Intravenous immunoglobulin abrogates dendritic cell differentiation induced by interferon-α present in serum from patients with systemic lupus erythematosus

Objective. Alterations in the function of dendritic cells (DCs) may explain the systemic autoimmune responses that characterize systemic lupus erythematosus (SLE). Even though several reports have documented the beneficial effect of intravenous immunoglobulin (IVIG) in SLE, the underlying mechanisms of action remain poorly understood. Considering the effect of serum factors, including interferon-alpha (IFNalpha), on the activity of DCs, we investigated the effects of WIG on the differentiation of DCs mediated by serum from SLE patients. Methods. DCs were differentiated from peripheral blood monocytes obtained from SLE patients and from healthy blood donors, in the presence of SLE serum.

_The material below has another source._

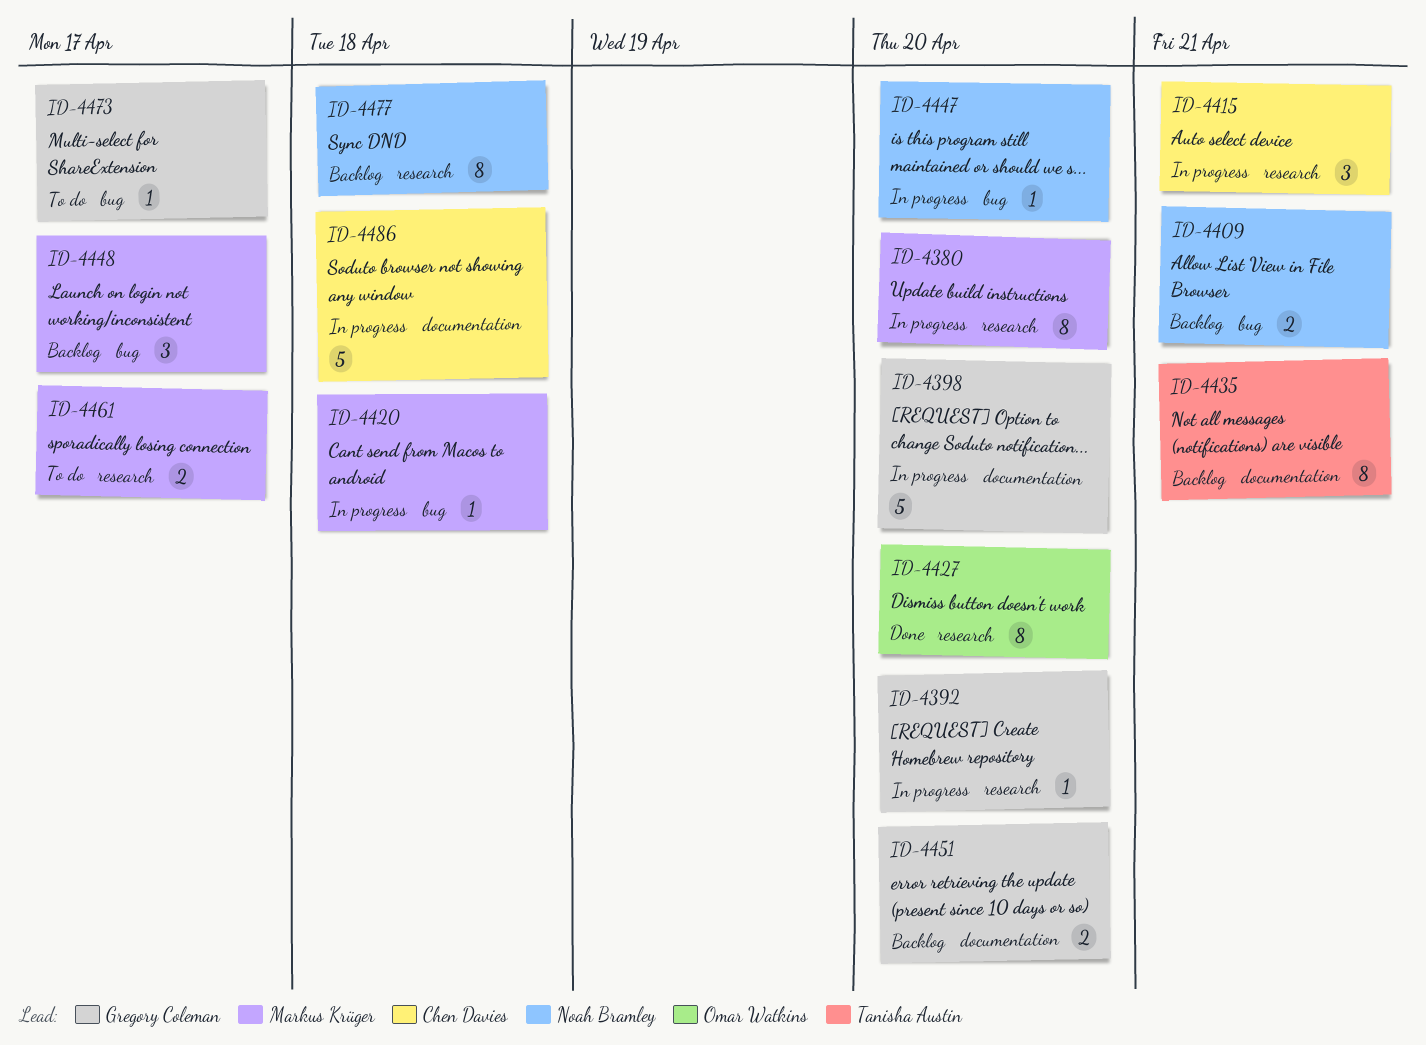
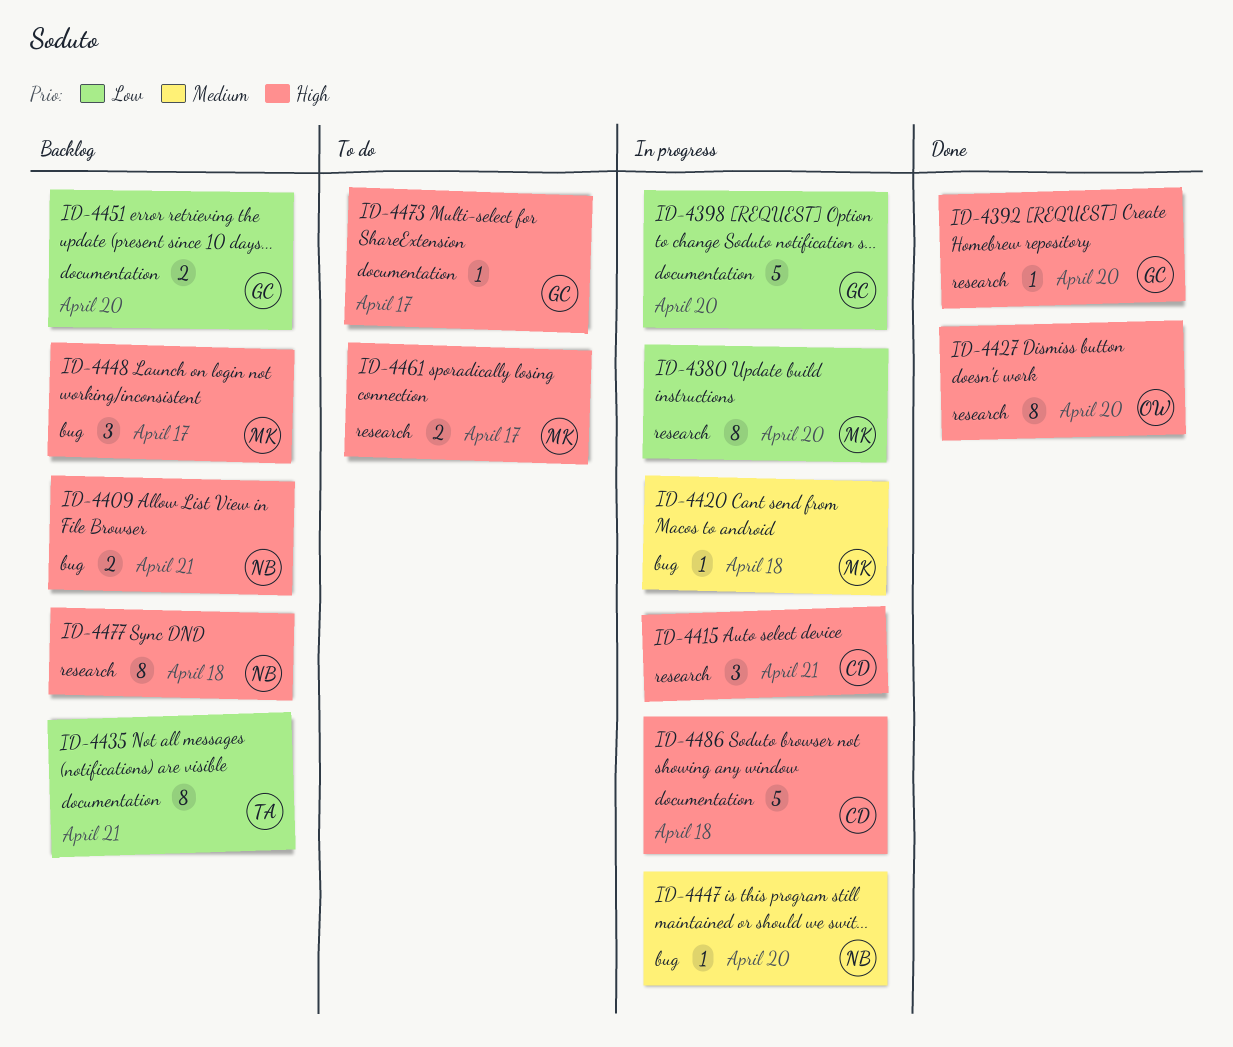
ID-4392, status: In progress -> Done
ID-4473, label: bug -> documentation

IVIG was used at a concentration of 0.15 mM. A functional assay was performed to assess the inhibitory effect of IVIG on the uptake of nucleosomes by DCs. Results. IVIG interfered with the differentiation of DCs from SLE patients and healthy donors cultured in the presence of SLE serum. Treatment of DCs with IVIG inhibited the ingestion of nucleosomes by immature DCs, by up to 36%. Conclusion. The present findings indicate that IVIG, by down-regulating the IFNalpha-mediated differentiation of DCs and by inhibiting uptake of nucleosomes, may exert an essential immunoregulatory effect in SLE patients at the onset of the immune response, at the DC level. Given the critical role of HLA molecules and the costimulatory signals delivered by CD80 and CD86 in optimal antigen presentation and T cell activation, inhibition of expression of HLA and CD80/CD86 on DCs by IVIG offers a plausible explanation for the efficacy of IVIG in SLE and other immune-mediated inflammatory conditions.